A: We don’t know. The U.S. Centers for Disease Control and Prevention says the number of HUS cases suggest the outbreak is “very large.” It’s too early to know why so many are sick, although a popular food item may be contaminated, or the strain may be especially likely to cause complications.
As of June 3, 520 people had HUS, and 11 died; 1,215 people had EHEC, and 6 died in Germany. That’s a total of 1,733 cases, with 17 dead. Globally, 552 cases of HUS have occurred, and 12 have died and 1,271 people have been sickened, with 6 who’ve died.
In addition, symptoms don’t appear until 3 to 4 days after infection.
Q: If E. coli comes from meat, how does it get into vegetables?
A: In a 2006 California outbreak, spinach was contaminated with E. coli, killing 3 people and sickening 200. Cow feces had contaminated the water where the vegetables were growing.
Q: Why are women and children severely sick more often?
A: Children under the age of 5 years old and the elderly are most likely to have serious complications.

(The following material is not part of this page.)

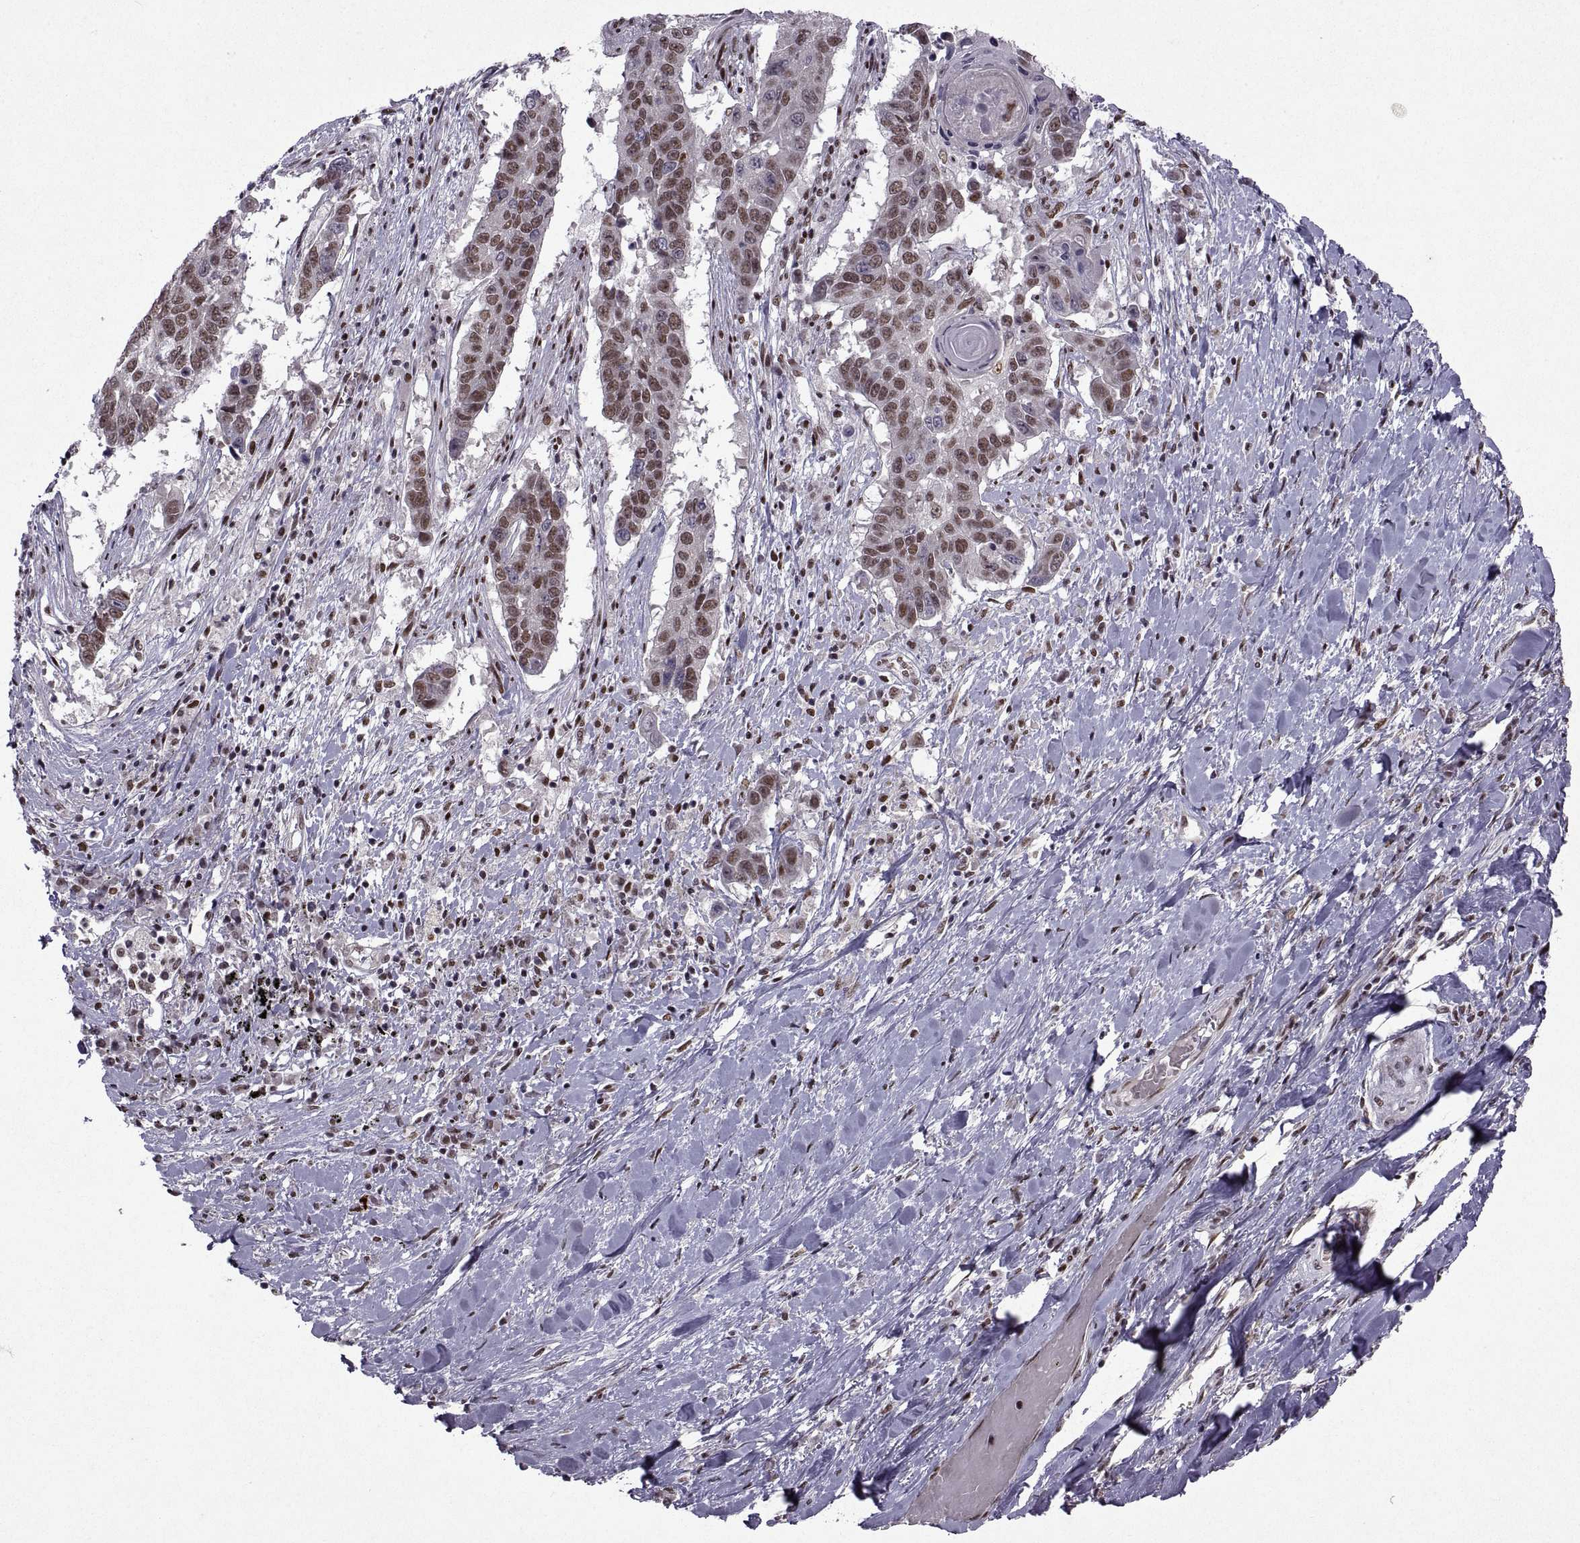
{"staining": {"intensity": "moderate", "quantity": ">75%", "location": "nuclear"}, "tissue": "lung cancer", "cell_type": "Tumor cells", "image_type": "cancer", "snomed": [{"axis": "morphology", "description": "Squamous cell carcinoma, NOS"}, {"axis": "topography", "description": "Lung"}], "caption": "Protein expression analysis of human lung cancer reveals moderate nuclear positivity in approximately >75% of tumor cells.", "gene": "MT1E", "patient": {"sex": "male", "age": 73}}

An unusual number of healthy adults have been seriously sick as well.
Women seem to be getting sick more often because they eat more vegetables, and are more likely to be exposed.
Q: What is the treatment for E. coli infection?
A: Antibiotic therapy isn’t helpful and may even make E. coli worse. Patients are given fluids. Anti-diarrheal agents aren’t recommended as they may also worsen the disease.
Q. How do you prevent infection?
A: The source of the contamination is still unknown. German officials and the U.K.’s Health Protection Agency are telling people to avoid eating raw tomatoes, cucumbers and leafy salads until further notice.
To prevent E. coli, avoid raw meat. Cook meat to at least 160 degrees Fahrenheit (71 Celsius) at its thickest point. Stay clear of unpasteurized milk, juice and cider, and wash produce thoroughly. Follow any government recommendations to shun certain foods. To avoid contamination, wash utensils before and after they come in contact with food, and keep raw foods separate. People should wash their hands after preparing food, eating, using the bathroom and changing diapers.
Q: How did WHO learn about the outbreak? What is being done?
A: All countries are requested to inform WHO of any public health event “of international concern,” and Germany notified WHO on May 22.
Germany and other affected countries are investigating the outbreak by interviewing patients about what foods they’ve eaten, analyzing the food and analyzing the microbe. WHO is monitoring the situation and working to assist the German health authorities. WHO doesn’t recommend restrictions on travel or trade with Germany.